I'm trying to graph the optimum angle of launch as a function of the mass and graph it.
for each element of mlist I want it to calculate the distance traveled for that m for each element of thetalist, then take the highest distance for that m and get the theta that gave that answer and make a new list of these so called theta_optimum and plot it vs mlist.
Here is my code:
import matplotlib.pylab as plt
import numpy as np
import math
#############
Die = 10.0
B = 1.6e-4
b = B*Die
g = 9.81
tmax = 1000
dt = 0.01
v = 100.0
mlist = np.arange(1.0, 100.0, 1.0)
thetalist = np.arange(0.1, math.pi / 2.0, 0.1)
theta_op = []
for j in range(len(mlist)):
for i in range(len(thetalist)):
vy = math.sin(thetalist[i]) * v
vx = math.cos(thetalist[i]) * v
t = 0.0
x = 0.0
y = 0.0
xlist = []
while y >= 0.0:
vx1 = -b/mlist[j]*vx
vx = vx + vx1*dt
dx = vx * dt
x = x + dx
vy1 = -g-b/mlist[j]*vy
vy = vy + vy1 * dt
dy = vy * dt
y = y + dy
t = t + dt
xlist.append(x)
theta_op.append(thetalist[xlist.index(max(xlist))])
plt.plot(mlist, theta_op, color='red')
plt.show()
The error I am getting is:
line 39, in <module>
theta_op.append(thetalist[xlist.index(max(xlist))])
IndexError: index 202 is out of bounds for axis 0 with size 15
My question is how do I fix this error in my code and why has it arisen. I know the physics is right but as I am new to coding I am not sure if the way I have made my lists and loops is correct.
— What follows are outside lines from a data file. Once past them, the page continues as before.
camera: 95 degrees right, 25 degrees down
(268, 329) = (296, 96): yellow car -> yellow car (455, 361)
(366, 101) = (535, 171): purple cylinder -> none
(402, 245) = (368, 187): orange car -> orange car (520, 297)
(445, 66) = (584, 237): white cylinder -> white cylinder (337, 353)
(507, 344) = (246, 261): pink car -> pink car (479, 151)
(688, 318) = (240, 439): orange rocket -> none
I have looked for other questions like this but haven't found any.
It seems like you are severely mixing up your variable scopes.
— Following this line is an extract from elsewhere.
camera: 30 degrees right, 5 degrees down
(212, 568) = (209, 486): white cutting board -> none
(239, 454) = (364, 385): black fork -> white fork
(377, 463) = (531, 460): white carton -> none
For every value of mass and theta, you save every value of x during the integration procedure. Assuming that's what you wanted to do, you then wrote the line causing this error:
theta_op.append(thetalist[xlist.index(max(xlist))])
The above returns the index of the maximum value in xlist; you then uses this index to access thetalist, which makes no sense at all. The size of thetalist and xlist are independent, the former depending on the theta step, and the latter on the simulation time step; so using the index of one to access the other may well result in this overflow.
This brings us back to the question of why you want to save all x values in the first place. Why not just save the last x value for each value of theta, and get the optimum theta for each mass, which exactly matches your problem description?
for j in range(len(mlist)):
best_theta = 0.0
best_x = 0.0
for i in range(len(thetalist)):
# initialisation code as before
# ...
while y >= 0.0:
# integration code as before
# ...
# update the best theta for this mass
if x > best_x:
best_theta = thetalist[i]
best_x = x
# add the best theta to theta_op without having to do any searches
theta_op.append(best_theta)
EDIT: I tested this code with various theta step values, and all results were within reasonable range of the zero-resistance limit (45 degrees = 0.785398... radians), so you may wish to consider increasing the drag coefficient.